Aujourd’hui, je dirais que c’est Benzema, dans le style de jeu, son profil, tout. Il est impressionnant. Après, si je peux parler d’un joueur du passé alors sans aucun débat, c’est R9. Je l’avais vu jouer à Madrid, en fin de carrière, quand il avait un peu de poids en trop et c’était déjà très fort. Mais alors, ses premières années… C’est vraiment un truc de malade. La vitesse, la puissance, la finition. Tout. Un vrai phénomène. C’est pas pour rien qu’on l’appelait il fenomeno (rires) !
Etre titulaire, meilleur buteur, potentiellement champion du Luxembourg. Est-ce que ça te suffit ? Tu veux plus ?
Avant tout, évidemment que c’est une satisfaction personnelle. Mais honnêtement, je vois plus ça comme une étape. Si j’avais la trentaine passée, je pourrais m’en satisfaire. Mais j’ai 24 ans. J’ai envie de plus, d’aller plus haut, plus loin. C’est un très bon moment mais j’aimerais capitaliser dessus pour pousser encore plus.
Dans ton ambition de carrière, tu imagines la suite au Luxembourg, où ça te parait normal d’aller ailleurs et plus loin ?
Sincèrement… Je pense qu’on est tous pareil ici. Bien sur le championnat est bon, compétitif. Mais on a tous envie de participer à un « vrai » championnat professionnel. Je pense que c’est logique. Aller jouer dans un pays ou la passion est plus forte, avec plus de monde, un plus haut niveau, c’est le rêve de tous. Je ne suis pas différent d’eux.
Tu expliques comment l’absence de professionnalisation dans un pays comme le Luxembourg ?

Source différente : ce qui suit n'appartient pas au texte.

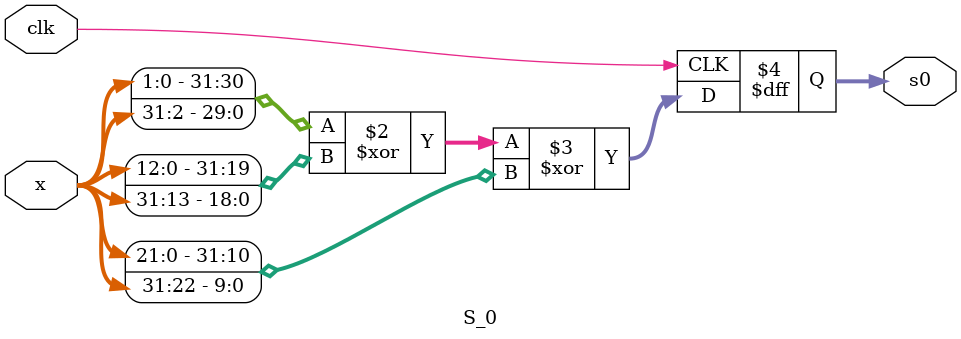
<source format=v>
module S_0(output reg[31:0]s0, input [31:0]x, input clk);
always @(posedge clk)
begin
s0 = ({x[1:0], x[31:2]})^({x[12:0], x[31:13]})^({x[21:0], x[31:22]});
end
endmodule

</source>
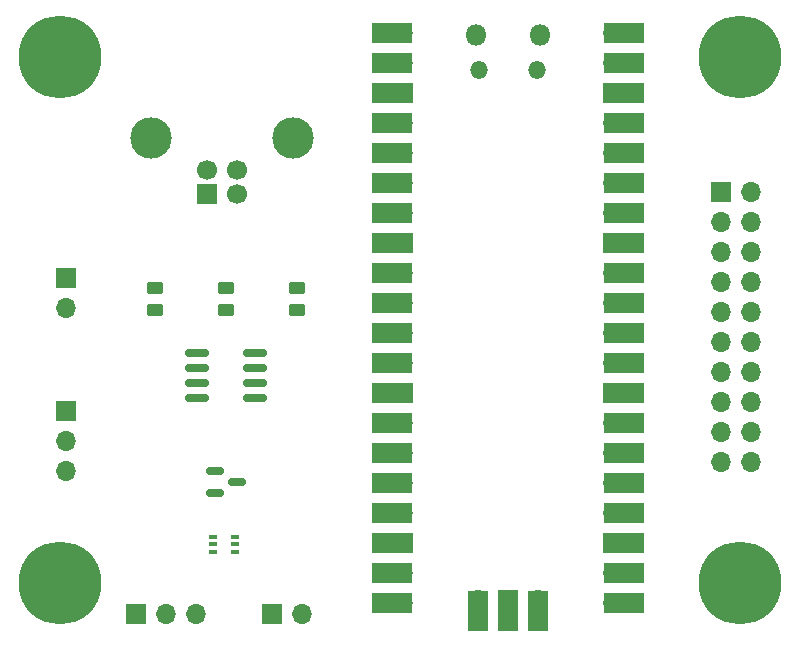
<source format=gbr>
G04 #@! TF.GenerationSoftware,KiCad,Pcbnew,(6.0.0)*
G04 #@! TF.CreationDate,2022-09-19T18:58:25+02:00*
G04 #@! TF.ProjectId,td-io,74642d69-6f2e-46b6-9963-61645f706362,rev?*
G04 #@! TF.SameCoordinates,Original*
G04 #@! TF.FileFunction,Soldermask,Top*
G04 #@! TF.FilePolarity,Negative*
%FSLAX46Y46*%
G04 Gerber Fmt 4.6, Leading zero omitted, Abs format (unit mm)*
G04 Created by KiCad (PCBNEW (6.0.0)) date 2022-09-19 18:58:25*
%MOMM*%
%LPD*%
G01*
G04 APERTURE LIST*
G04 Aperture macros list*
%AMRoundRect*
0 Rectangle with rounded corners*
0 $1 Rounding radius*
0 $2 $3 $4 $5 $6 $7 $8 $9 X,Y pos of 4 corners*
0 Add a 4 corners polygon primitive as box body*
4,1,4,$2,$3,$4,$5,$6,$7,$8,$9,$2,$3,0*
0 Add four circle primitives for the rounded corners*
1,1,$1+$1,$2,$3*
1,1,$1+$1,$4,$5*
1,1,$1+$1,$6,$7*
1,1,$1+$1,$8,$9*
0 Add four rect primitives between the rounded corners*
20,1,$1+$1,$2,$3,$4,$5,0*
20,1,$1+$1,$4,$5,$6,$7,0*
20,1,$1+$1,$6,$7,$8,$9,0*
20,1,$1+$1,$8,$9,$2,$3,0*%
G04 Aperture macros list end*
%ADD10RoundRect,0.250000X-0.450000X0.262500X-0.450000X-0.262500X0.450000X-0.262500X0.450000X0.262500X0*%
%ADD11R,0.650000X0.400000*%
%ADD12RoundRect,0.150000X-0.825000X-0.150000X0.825000X-0.150000X0.825000X0.150000X-0.825000X0.150000X0*%
%ADD13R,1.700000X1.700000*%
%ADD14C,1.700000*%
%ADD15C,3.500000*%
%ADD16O,1.700000X1.700000*%
%ADD17O,1.500000X1.500000*%
%ADD18O,1.800000X1.800000*%
%ADD19R,3.500000X1.700000*%
%ADD20R,1.700000X3.500000*%
%ADD21RoundRect,0.150000X-0.587500X-0.150000X0.587500X-0.150000X0.587500X0.150000X-0.587500X0.150000X0*%
%ADD22C,7.000000*%
G04 APERTURE END LIST*
D10*
G04 #@! TO.C,R1*
X180000000Y-68087500D03*
X180000000Y-69912500D03*
G04 #@! TD*
D11*
G04 #@! TO.C,D1*
X184900000Y-89125000D03*
X184900000Y-89775000D03*
X184900000Y-90425000D03*
X186800000Y-90425000D03*
X186800000Y-89775000D03*
X186800000Y-89125000D03*
G04 #@! TD*
D10*
G04 #@! TO.C,R3*
X192000000Y-68087500D03*
X192000000Y-69912500D03*
G04 #@! TD*
G04 #@! TO.C,R2*
X186000000Y-68087500D03*
X186000000Y-69912500D03*
G04 #@! TD*
D12*
G04 #@! TO.C,U1*
X183525000Y-73595000D03*
X183525000Y-74865000D03*
X183525000Y-76135000D03*
X183525000Y-77405000D03*
X188475000Y-77405000D03*
X188475000Y-76135000D03*
X188475000Y-74865000D03*
X188475000Y-73595000D03*
G04 #@! TD*
D13*
G04 #@! TO.C,J1*
X184450000Y-60077500D03*
D14*
X186950000Y-60077500D03*
X186950000Y-58077500D03*
X184450000Y-58077500D03*
D15*
X179680000Y-55367500D03*
X191720000Y-55367500D03*
G04 #@! TD*
D13*
G04 #@! TO.C,J2*
X189925000Y-95700000D03*
D16*
X192465000Y-95700000D03*
G04 #@! TD*
D17*
G04 #@! TO.C,U2*
X207475000Y-49630000D03*
D18*
X207175000Y-46600000D03*
D17*
X212325000Y-49630000D03*
D18*
X212625000Y-46600000D03*
D16*
X201010000Y-46470000D03*
D19*
X200110000Y-46470000D03*
X200110000Y-49010000D03*
D16*
X201010000Y-49010000D03*
D19*
X200110000Y-51550000D03*
D13*
X201010000Y-51550000D03*
D16*
X201010000Y-54090000D03*
D19*
X200110000Y-54090000D03*
X200110000Y-56630000D03*
D16*
X201010000Y-56630000D03*
D19*
X200110000Y-59170000D03*
D16*
X201010000Y-59170000D03*
X201010000Y-61710000D03*
D19*
X200110000Y-61710000D03*
D13*
X201010000Y-64250000D03*
D19*
X200110000Y-64250000D03*
D16*
X201010000Y-66790000D03*
D19*
X200110000Y-66790000D03*
D16*
X201010000Y-69330000D03*
D19*
X200110000Y-69330000D03*
X200110000Y-71870000D03*
D16*
X201010000Y-71870000D03*
D19*
X200110000Y-74410000D03*
D16*
X201010000Y-74410000D03*
D13*
X201010000Y-76950000D03*
D19*
X200110000Y-76950000D03*
X200110000Y-79490000D03*
D16*
X201010000Y-79490000D03*
D19*
X200110000Y-82030000D03*
D16*
X201010000Y-82030000D03*
X201010000Y-84570000D03*
D19*
X200110000Y-84570000D03*
D16*
X201010000Y-87110000D03*
D19*
X200110000Y-87110000D03*
X200110000Y-89650000D03*
D13*
X201010000Y-89650000D03*
D16*
X201010000Y-92190000D03*
D19*
X200110000Y-92190000D03*
D16*
X201010000Y-94730000D03*
D19*
X200110000Y-94730000D03*
X219690000Y-94730000D03*
D16*
X218790000Y-94730000D03*
D19*
X219690000Y-92190000D03*
D16*
X218790000Y-92190000D03*
D13*
X218790000Y-89650000D03*
D19*
X219690000Y-89650000D03*
X219690000Y-87110000D03*
D16*
X218790000Y-87110000D03*
D19*
X219690000Y-84570000D03*
D16*
X218790000Y-84570000D03*
D19*
X219690000Y-82030000D03*
D16*
X218790000Y-82030000D03*
D19*
X219690000Y-79490000D03*
D16*
X218790000Y-79490000D03*
D13*
X218790000Y-76950000D03*
D19*
X219690000Y-76950000D03*
D16*
X218790000Y-74410000D03*
D19*
X219690000Y-74410000D03*
D16*
X218790000Y-71870000D03*
D19*
X219690000Y-71870000D03*
X219690000Y-69330000D03*
D16*
X218790000Y-69330000D03*
X218790000Y-66790000D03*
D19*
X219690000Y-66790000D03*
D13*
X218790000Y-64250000D03*
D19*
X219690000Y-64250000D03*
X219690000Y-61710000D03*
D16*
X218790000Y-61710000D03*
D19*
X219690000Y-59170000D03*
D16*
X218790000Y-59170000D03*
X218790000Y-56630000D03*
D19*
X219690000Y-56630000D03*
D16*
X218790000Y-54090000D03*
D19*
X219690000Y-54090000D03*
D13*
X218790000Y-51550000D03*
D19*
X219690000Y-51550000D03*
D16*
X218790000Y-49010000D03*
D19*
X219690000Y-49010000D03*
X219690000Y-46470000D03*
D16*
X218790000Y-46470000D03*
D20*
X207360000Y-95400000D03*
D16*
X207360000Y-94500000D03*
D13*
X209900000Y-94500000D03*
D20*
X209900000Y-95400000D03*
D16*
X212440000Y-94500000D03*
D20*
X212440000Y-95400000D03*
G04 #@! TD*
D13*
G04 #@! TO.C,J5*
X172500000Y-67225000D03*
D16*
X172500000Y-69765000D03*
G04 #@! TD*
D13*
G04 #@! TO.C,J6*
X227960000Y-59960000D03*
D16*
X230500000Y-59960000D03*
X227960000Y-62500000D03*
X230500000Y-62500000D03*
X227960000Y-65040000D03*
X230500000Y-65040000D03*
X227960000Y-67580000D03*
X230500000Y-67580000D03*
X227960000Y-70120000D03*
X230500000Y-70120000D03*
X227960000Y-72660000D03*
X230500000Y-72660000D03*
X227960000Y-75200000D03*
X230500000Y-75200000D03*
X227960000Y-77740000D03*
X230500000Y-77740000D03*
X227960000Y-80280000D03*
X230500000Y-80280000D03*
X227960000Y-82820000D03*
X230500000Y-82820000D03*
G04 #@! TD*
D13*
G04 #@! TO.C,J3*
X178375000Y-95700000D03*
D16*
X180915000Y-95700000D03*
X183455000Y-95700000D03*
G04 #@! TD*
D21*
G04 #@! TO.C,Q2*
X185062500Y-83550000D03*
X185062500Y-85450000D03*
X186937500Y-84500000D03*
G04 #@! TD*
D22*
G04 #@! TO.C,H4*
X229500000Y-93000000D03*
G04 #@! TD*
D13*
G04 #@! TO.C,J4*
X172500000Y-78475000D03*
D16*
X172500000Y-81015000D03*
X172500000Y-83555000D03*
G04 #@! TD*
D22*
G04 #@! TO.C,H3*
X172000000Y-93000000D03*
G04 #@! TD*
G04 #@! TO.C,H2*
X229500000Y-48500000D03*
G04 #@! TD*
G04 #@! TO.C,H1*
X172000000Y-48500000D03*
G04 #@! TD*
M02*

</source>
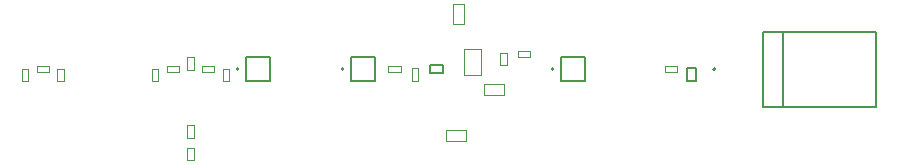
<source format=gbr>
G04*
G04 #@! TF.GenerationSoftware,Altium Limited,Altium Designer,24.9.1 (31)*
G04*
G04 Layer_Color=16711935*
%FSLAX25Y25*%
%MOIN*%
G70*
G04*
G04 #@! TF.SameCoordinates,BE83DA22-E0C5-4DDF-BF2C-7847B46FCBB1*
G04*
G04*
G04 #@! TF.FilePolarity,Positive*
G04*
G01*
G75*
%ADD10C,0.00787*%
%ADD13C,0.00500*%
%ADD14C,0.00394*%
D10*
X167635Y59055D02*
G03*
X167635Y59055I-394J0D01*
G01*
X272638D02*
G03*
X272638Y59055I-394J0D01*
G01*
X326575D02*
G03*
X326575Y59055I-394J0D01*
G01*
X202582Y59055D02*
G03*
X202582Y59055I-394J0D01*
G01*
D13*
X170194Y55118D02*
X178068D01*
Y62992D01*
X170194D02*
X178068D01*
X170194Y55118D02*
Y62992D01*
X317126Y59488D02*
X319882D01*
X317126Y55158D02*
X319882D01*
Y59488D01*
X317126Y55158D02*
Y59488D01*
X275197Y55118D02*
Y62992D01*
X283071D01*
Y55118D02*
Y62992D01*
X275197Y55118D02*
X283071D01*
X349016Y71555D02*
X380000D01*
Y46555D02*
Y71555D01*
X349016Y46555D02*
X380000D01*
X342520D02*
X349016D01*
Y71555D01*
X342520D02*
X349016D01*
X342520Y46555D02*
Y71555D01*
X231235Y60433D02*
X235565D01*
X231235Y57677D02*
X235565D01*
X231235D02*
Y60433D01*
X235565Y57677D02*
Y60433D01*
X205141Y55118D02*
X213015D01*
Y62992D01*
X205141D02*
X213015D01*
X205141Y55118D02*
Y62992D01*
D14*
X249410Y54134D02*
X256102D01*
X249410Y50591D02*
X256102D01*
X249410D02*
Y54134D01*
X256102Y50591D02*
Y54134D01*
X260745Y63090D02*
Y65256D01*
X264879Y63090D02*
Y65256D01*
X260745D02*
X264879D01*
X260745Y63090D02*
X264879D01*
X254823Y60374D02*
X256988D01*
X254823Y64508D02*
X256988D01*
X254823Y60374D02*
Y64508D01*
X256988Y60374D02*
Y64508D01*
X225352Y55256D02*
X227517D01*
X225352Y59390D02*
X227517D01*
X225352Y55256D02*
Y59390D01*
X227517Y55256D02*
Y59390D01*
X217461Y57972D02*
Y60138D01*
X221595Y57972D02*
Y60138D01*
X217461D02*
X221595D01*
X217461Y57972D02*
X221595D01*
X309744D02*
Y60138D01*
X313878Y57972D02*
Y60138D01*
X309744D02*
X313878D01*
X309744Y57972D02*
X313878D01*
X242728Y57284D02*
Y65945D01*
X248240Y57284D02*
Y65945D01*
X242728D02*
X248240D01*
X242728Y57284D02*
X248240D01*
X95374Y55020D02*
Y59153D01*
X97539Y55020D02*
Y59153D01*
X95374D02*
X97539D01*
X95374Y55020D02*
X97539D01*
X100295Y57972D02*
X104429D01*
X100295Y60138D02*
X104429D01*
X100295Y57972D02*
Y60138D01*
X104429Y57972D02*
Y60138D01*
X107185Y55020D02*
Y59153D01*
X109350Y55020D02*
Y59153D01*
X107185D02*
X109350D01*
X107185Y55020D02*
X109350D01*
X164469D02*
Y59153D01*
X162303Y55020D02*
Y59153D01*
X164469D01*
X162303Y55020D02*
X164469D01*
X155413Y60138D02*
X159547D01*
X155413Y57972D02*
X159547D01*
X155413D02*
Y60138D01*
X159547Y57972D02*
Y60138D01*
X152657Y58957D02*
Y63090D01*
X150492Y58957D02*
Y63090D01*
X152657D01*
X150492Y58957D02*
X152657D01*
X150492Y36279D02*
Y40413D01*
X152657Y36279D02*
Y40413D01*
X150492Y36279D02*
X152657D01*
X150492Y40413D02*
X152657D01*
X150492Y28642D02*
Y32776D01*
X152657Y28642D02*
Y32776D01*
X150492Y28642D02*
X152657D01*
X150492Y32776D02*
X152657D01*
X143602Y60138D02*
X147736D01*
X143602Y57972D02*
X147736D01*
X143602D02*
Y60138D01*
X147736Y57972D02*
Y60138D01*
X140847Y55020D02*
Y59153D01*
X138681Y55020D02*
Y59153D01*
X140847D01*
X138681Y55020D02*
X140847D01*
X239173Y74114D02*
X242717D01*
X239173Y80807D02*
X242717D01*
X239173Y74114D02*
Y80807D01*
X242717Y74114D02*
Y80807D01*
X243256Y35185D02*
Y38728D01*
X236563Y35185D02*
Y38728D01*
Y35185D02*
X243256D01*
X236563Y38728D02*
X243256D01*
M02*

</source>
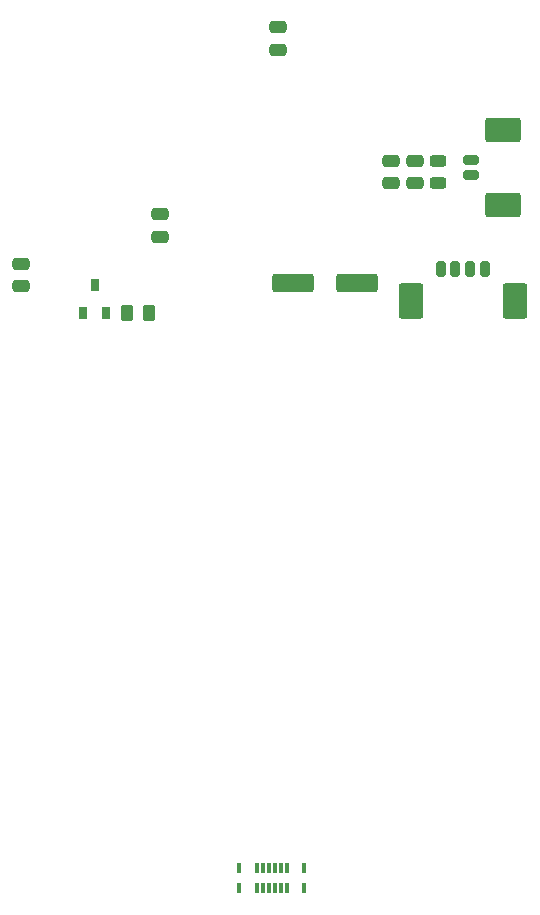
<source format=gbr>
%TF.GenerationSoftware,KiCad,Pcbnew,6.0.2+dfsg-1*%
%TF.CreationDate,2022-11-26T14:15:53-05:00*%
%TF.ProjectId,vindick,76696e64-6963-46b2-9e6b-696361645f70,rev?*%
%TF.SameCoordinates,Original*%
%TF.FileFunction,Paste,Top*%
%TF.FilePolarity,Positive*%
%FSLAX46Y46*%
G04 Gerber Fmt 4.6, Leading zero omitted, Abs format (unit mm)*
G04 Created by KiCad (PCBNEW 6.0.2+dfsg-1) date 2022-11-26 14:15:53*
%MOMM*%
%LPD*%
G01*
G04 APERTURE LIST*
G04 Aperture macros list*
%AMRoundRect*
0 Rectangle with rounded corners*
0 $1 Rounding radius*
0 $2 $3 $4 $5 $6 $7 $8 $9 X,Y pos of 4 corners*
0 Add a 4 corners polygon primitive as box body*
4,1,4,$2,$3,$4,$5,$6,$7,$8,$9,$2,$3,0*
0 Add four circle primitives for the rounded corners*
1,1,$1+$1,$2,$3*
1,1,$1+$1,$4,$5*
1,1,$1+$1,$6,$7*
1,1,$1+$1,$8,$9*
0 Add four rect primitives between the rounded corners*
20,1,$1+$1,$2,$3,$4,$5,0*
20,1,$1+$1,$4,$5,$6,$7,0*
20,1,$1+$1,$6,$7,$8,$9,0*
20,1,$1+$1,$8,$9,$2,$3,0*%
G04 Aperture macros list end*
%ADD10RoundRect,0.250000X0.475000X-0.250000X0.475000X0.250000X-0.475000X0.250000X-0.475000X-0.250000X0*%
%ADD11RoundRect,0.250000X1.500000X0.550000X-1.500000X0.550000X-1.500000X-0.550000X1.500000X-0.550000X0*%
%ADD12RoundRect,0.243750X0.456250X-0.243750X0.456250X0.243750X-0.456250X0.243750X-0.456250X-0.243750X0*%
%ADD13RoundRect,0.249999X-0.262501X-0.450001X0.262501X-0.450001X0.262501X0.450001X-0.262501X0.450001X0*%
%ADD14RoundRect,0.250000X-0.475000X0.250000X-0.475000X-0.250000X0.475000X-0.250000X0.475000X0.250000X0*%
%ADD15R,0.300000X0.870000*%
%ADD16RoundRect,0.200000X0.450000X-0.200000X0.450000X0.200000X-0.450000X0.200000X-0.450000X-0.200000X0*%
%ADD17RoundRect,0.250000X1.250000X-0.800000X1.250000X0.800000X-1.250000X0.800000X-1.250000X-0.800000X0*%
%ADD18RoundRect,0.200000X-0.200000X-0.450000X0.200000X-0.450000X0.200000X0.450000X-0.200000X0.450000X0*%
%ADD19RoundRect,0.250000X-0.800000X-1.250000X0.800000X-1.250000X0.800000X1.250000X-0.800000X1.250000X0*%
%ADD20R,0.700000X1.000000*%
G04 APERTURE END LIST*
D10*
%TO.C,C7*%
X72000000Y-71000000D03*
X72000000Y-69100000D03*
%TD*%
D11*
%TO.C,C8*%
X67100000Y-79400000D03*
X61700000Y-79400000D03*
%TD*%
D12*
%TO.C,D1*%
X74000000Y-71000000D03*
X74000000Y-69125000D03*
%TD*%
D13*
%TO.C,R1*%
X47675000Y-82000000D03*
X49500000Y-82000000D03*
%TD*%
D14*
%TO.C,C6*%
X70000000Y-69100000D03*
X70000000Y-71000000D03*
%TD*%
D10*
%TO.C,C9*%
X60400000Y-59700000D03*
X60400000Y-57800000D03*
%TD*%
D14*
%TO.C,C1*%
X38700000Y-77800000D03*
X38700000Y-79700000D03*
%TD*%
D10*
%TO.C,C4*%
X50400000Y-75500000D03*
X50400000Y-73600000D03*
%TD*%
D15*
%TO.C,J1*%
X57150000Y-128935000D03*
X58650000Y-128935000D03*
X59150000Y-128935000D03*
X59650000Y-128935000D03*
X60150000Y-128935000D03*
X60650000Y-128935000D03*
X61150000Y-128935000D03*
X62650000Y-128935000D03*
X62650000Y-130665000D03*
X61150000Y-130665000D03*
X60650000Y-130665000D03*
X60150000Y-130665000D03*
X59650000Y-130665000D03*
X59150000Y-130665000D03*
X58650000Y-130665000D03*
X57150000Y-130665000D03*
%TD*%
D16*
%TO.C,FAN1*%
X76750000Y-70300000D03*
X76750000Y-69050000D03*
D17*
X79500000Y-66500000D03*
X79500000Y-72850000D03*
%TD*%
D18*
%TO.C,J5*%
X74200000Y-78250000D03*
X75450000Y-78250000D03*
X76700000Y-78250000D03*
X77950000Y-78250000D03*
D19*
X71650000Y-81000000D03*
X80500000Y-81000000D03*
%TD*%
D20*
%TO.C,Q1*%
X43950000Y-82000000D03*
X45850000Y-82000000D03*
X44900000Y-79600000D03*
%TD*%
M02*

</source>
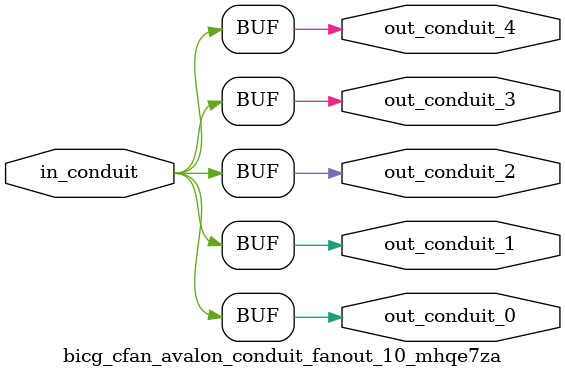
<source format=sv>


 


// --------------------------------------------------------------------------------
//| Avalon Conduit Fan-Out
// --------------------------------------------------------------------------------

// ------------------------------------------
// Generation parameters:
//   output_name:       bicg_cfan_avalon_conduit_fanout_10_mhqe7za
//   numFanOut:         5
//   
// ------------------------------------------

module bicg_cfan_avalon_conduit_fanout_10_mhqe7za (     

// Interface: out_conduit_0
 output                    out_conduit_0,
// Interface: out_conduit_1
 output                    out_conduit_1,
// Interface: out_conduit_2
 output                    out_conduit_2,
// Interface: out_conduit_3
 output                    out_conduit_3,
// Interface: out_conduit_4
 output                    out_conduit_4,

// Interface: in_conduit
 input                   in_conduit

);

   assign  out_conduit_0 = in_conduit;
   assign  out_conduit_1 = in_conduit;
   assign  out_conduit_2 = in_conduit;
   assign  out_conduit_3 = in_conduit;
   assign  out_conduit_4 = in_conduit;

endmodule //


</source>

C’est compliqué… Ce qui est certain c’est que les moyens sont là. Après, je ne sais pas si je suis le mieux pour parler de tout ça. Mais ce qui manque le plus, c’est évidemment la visibilité. On manque de spectateurs au stade – hors COVID – on manque de retransmission, on manque de qualité d’images. Dans ce contexte, c’est très difficile de mettre en valeur ton championnat et ses joueurs. Regarde les transferts : un agent veut proposer un joueur du Luxembourg, le club va demander une vidéo, et là on fait quoi ? C’est difficile. Si je sentais vraiment que le championnat allait vers la professionnalisation, avec une vraie retransmission télé, un plus gros engouement, c’est avec plaisir que je resterais ici.